**Task statement**
Copy out the entire listing below line for line, changing nothing.

[Dataset items]

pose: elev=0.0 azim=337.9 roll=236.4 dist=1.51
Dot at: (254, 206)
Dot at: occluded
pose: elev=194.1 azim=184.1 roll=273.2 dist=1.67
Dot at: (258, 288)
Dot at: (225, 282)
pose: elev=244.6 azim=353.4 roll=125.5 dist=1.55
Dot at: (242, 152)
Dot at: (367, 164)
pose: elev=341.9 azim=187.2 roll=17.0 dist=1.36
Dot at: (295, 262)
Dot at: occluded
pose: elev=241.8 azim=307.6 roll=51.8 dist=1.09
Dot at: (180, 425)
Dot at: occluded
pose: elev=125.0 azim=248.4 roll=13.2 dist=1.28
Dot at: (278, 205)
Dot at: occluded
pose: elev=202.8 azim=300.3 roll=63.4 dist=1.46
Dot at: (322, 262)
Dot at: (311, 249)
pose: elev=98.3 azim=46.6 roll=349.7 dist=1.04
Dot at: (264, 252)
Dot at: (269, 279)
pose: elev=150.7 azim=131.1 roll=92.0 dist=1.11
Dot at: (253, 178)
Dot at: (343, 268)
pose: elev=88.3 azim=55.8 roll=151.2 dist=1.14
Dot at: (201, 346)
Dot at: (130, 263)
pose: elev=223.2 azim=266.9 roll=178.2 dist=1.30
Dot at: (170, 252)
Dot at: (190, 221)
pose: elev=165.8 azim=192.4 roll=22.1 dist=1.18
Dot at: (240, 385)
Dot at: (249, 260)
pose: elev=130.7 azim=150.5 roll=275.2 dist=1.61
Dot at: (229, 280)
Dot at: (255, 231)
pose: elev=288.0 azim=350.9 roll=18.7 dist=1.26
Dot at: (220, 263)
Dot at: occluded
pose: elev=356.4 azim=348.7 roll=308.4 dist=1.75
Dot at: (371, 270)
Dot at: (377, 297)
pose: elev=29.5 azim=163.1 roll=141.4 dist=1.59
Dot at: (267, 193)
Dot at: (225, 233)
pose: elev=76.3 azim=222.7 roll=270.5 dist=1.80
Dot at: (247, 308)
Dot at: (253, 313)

**Exercise output**
pose: elev=0.0 azim=337.9 roll=236.4 dist=1.51
Dot at: (254, 206)
Dot at: occluded
pose: elev=194.1 azim=184.1 roll=273.2 dist=1.67
Dot at: (258, 288)
Dot at: (225, 282)
pose: elev=244.6 azim=353.4 roll=125.5 dist=1.55
Dot at: (242, 152)
Dot at: (367, 164)
pose: elev=341.9 azim=187.2 roll=17.0 dist=1.36
Dot at: (295, 262)
Dot at: occluded
pose: elev=241.8 azim=307.6 roll=51.8 dist=1.09
Dot at: (180, 425)
Dot at: occluded
pose: elev=125.0 azim=248.4 roll=13.2 dist=1.28
Dot at: (278, 205)
Dot at: occluded
pose: elev=202.8 azim=300.3 roll=63.4 dist=1.46
Dot at: (322, 262)
Dot at: (311, 249)
pose: elev=98.3 azim=46.6 roll=349.7 dist=1.04
Dot at: (264, 252)
Dot at: (269, 279)
pose: elev=150.7 azim=131.1 roll=92.0 dist=1.11
Dot at: (253, 178)
Dot at: (343, 268)
pose: elev=88.3 azim=55.8 roll=151.2 dist=1.14
Dot at: (201, 346)
Dot at: (130, 263)
pose: elev=223.2 azim=266.9 roll=178.2 dist=1.30
Dot at: (170, 252)
Dot at: (190, 221)
pose: elev=165.8 azim=192.4 roll=22.1 dist=1.18
Dot at: (240, 385)
Dot at: (249, 260)
pose: elev=130.7 azim=150.5 roll=275.2 dist=1.61
Dot at: (229, 280)
Dot at: (255, 231)
pose: elev=288.0 azim=350.9 roll=18.7 dist=1.26
Dot at: (220, 263)
Dot at: occluded
pose: elev=356.4 azim=348.7 roll=308.4 dist=1.75
Dot at: (371, 270)
Dot at: (377, 297)
pose: elev=29.5 azim=163.1 roll=141.4 dist=1.59
Dot at: (267, 193)
Dot at: (225, 233)
pose: elev=76.3 azim=222.7 roll=270.5 dist=1.80
Dot at: (247, 308)
Dot at: (253, 313)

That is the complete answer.